Autonomous developer agents: how far should you let them code?
Our agents analyse repositories, fix bugs, write tests and open pull requests. The one rule that makes it safe: they never touch production.
The most polarising agents we run are the ones that write code. They analyse a fleet of repositories, prioritise what needs fixing, patch it, test it — and open a pull request like any developer would.
The boundary that makes it work
The agents’ world ends at the pull request. Merging is a human act. Deploying is a human act. This is not caution theatre: it means the blast radius of a bad agent decision is a rejected PR, not an outage. Reviewers stay in the loop exactly where their judgment matters.

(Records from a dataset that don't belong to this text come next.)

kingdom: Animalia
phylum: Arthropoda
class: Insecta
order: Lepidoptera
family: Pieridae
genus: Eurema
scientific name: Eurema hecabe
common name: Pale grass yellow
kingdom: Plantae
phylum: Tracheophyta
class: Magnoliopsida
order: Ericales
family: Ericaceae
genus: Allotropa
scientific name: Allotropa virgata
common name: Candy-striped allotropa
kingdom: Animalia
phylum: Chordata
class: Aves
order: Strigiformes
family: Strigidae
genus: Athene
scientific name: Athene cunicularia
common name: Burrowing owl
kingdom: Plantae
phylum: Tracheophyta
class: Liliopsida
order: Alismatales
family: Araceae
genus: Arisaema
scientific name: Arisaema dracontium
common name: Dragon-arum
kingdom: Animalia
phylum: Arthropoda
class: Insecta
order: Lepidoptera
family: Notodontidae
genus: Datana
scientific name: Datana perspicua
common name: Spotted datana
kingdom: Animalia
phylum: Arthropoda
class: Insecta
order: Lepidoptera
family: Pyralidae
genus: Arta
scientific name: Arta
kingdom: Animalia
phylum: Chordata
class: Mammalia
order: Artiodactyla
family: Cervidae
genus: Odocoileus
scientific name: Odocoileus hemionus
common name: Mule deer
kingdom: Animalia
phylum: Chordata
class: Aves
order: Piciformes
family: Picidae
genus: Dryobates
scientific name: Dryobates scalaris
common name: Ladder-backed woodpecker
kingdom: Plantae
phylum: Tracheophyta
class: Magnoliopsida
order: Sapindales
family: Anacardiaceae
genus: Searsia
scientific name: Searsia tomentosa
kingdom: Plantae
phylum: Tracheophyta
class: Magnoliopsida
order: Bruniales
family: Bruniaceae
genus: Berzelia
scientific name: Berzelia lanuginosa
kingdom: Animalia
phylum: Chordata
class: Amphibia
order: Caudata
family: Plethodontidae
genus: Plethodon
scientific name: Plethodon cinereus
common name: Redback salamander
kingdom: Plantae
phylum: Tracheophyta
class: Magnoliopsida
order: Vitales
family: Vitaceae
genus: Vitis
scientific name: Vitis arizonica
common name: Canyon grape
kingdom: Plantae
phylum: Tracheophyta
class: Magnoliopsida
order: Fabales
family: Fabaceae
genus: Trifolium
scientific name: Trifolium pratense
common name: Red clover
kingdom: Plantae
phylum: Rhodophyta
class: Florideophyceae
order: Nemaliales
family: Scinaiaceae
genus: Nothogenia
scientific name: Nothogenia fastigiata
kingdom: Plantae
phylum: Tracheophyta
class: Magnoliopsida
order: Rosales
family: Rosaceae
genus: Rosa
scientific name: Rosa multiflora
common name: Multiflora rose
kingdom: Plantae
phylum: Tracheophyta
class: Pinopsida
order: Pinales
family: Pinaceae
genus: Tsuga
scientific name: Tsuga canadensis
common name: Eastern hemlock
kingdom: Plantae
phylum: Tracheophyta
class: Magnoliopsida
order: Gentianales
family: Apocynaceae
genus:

What they are genuinely good at
- →The backlog nobody picks: dependency bumps, flaky tests, dead code, missing coverage.
- →Repetitive migrations applied consistently across dozens of repositories.
- →First drafts of fixes where the pattern is known and the risk is low.
Multiply that across a fleet of repositories and the arithmetic gets serious — it is a meaningful share of the full-time-equivalent workforce we measure across our deployed agents.
Where humans stay irreplaceable
Architecture, trade-offs, naming, product sense — anything where the right answer depends on where the codebase should go, not where it is. Our rule of thumb: agents for the work that has a pattern, humans for the work that sets the pattern.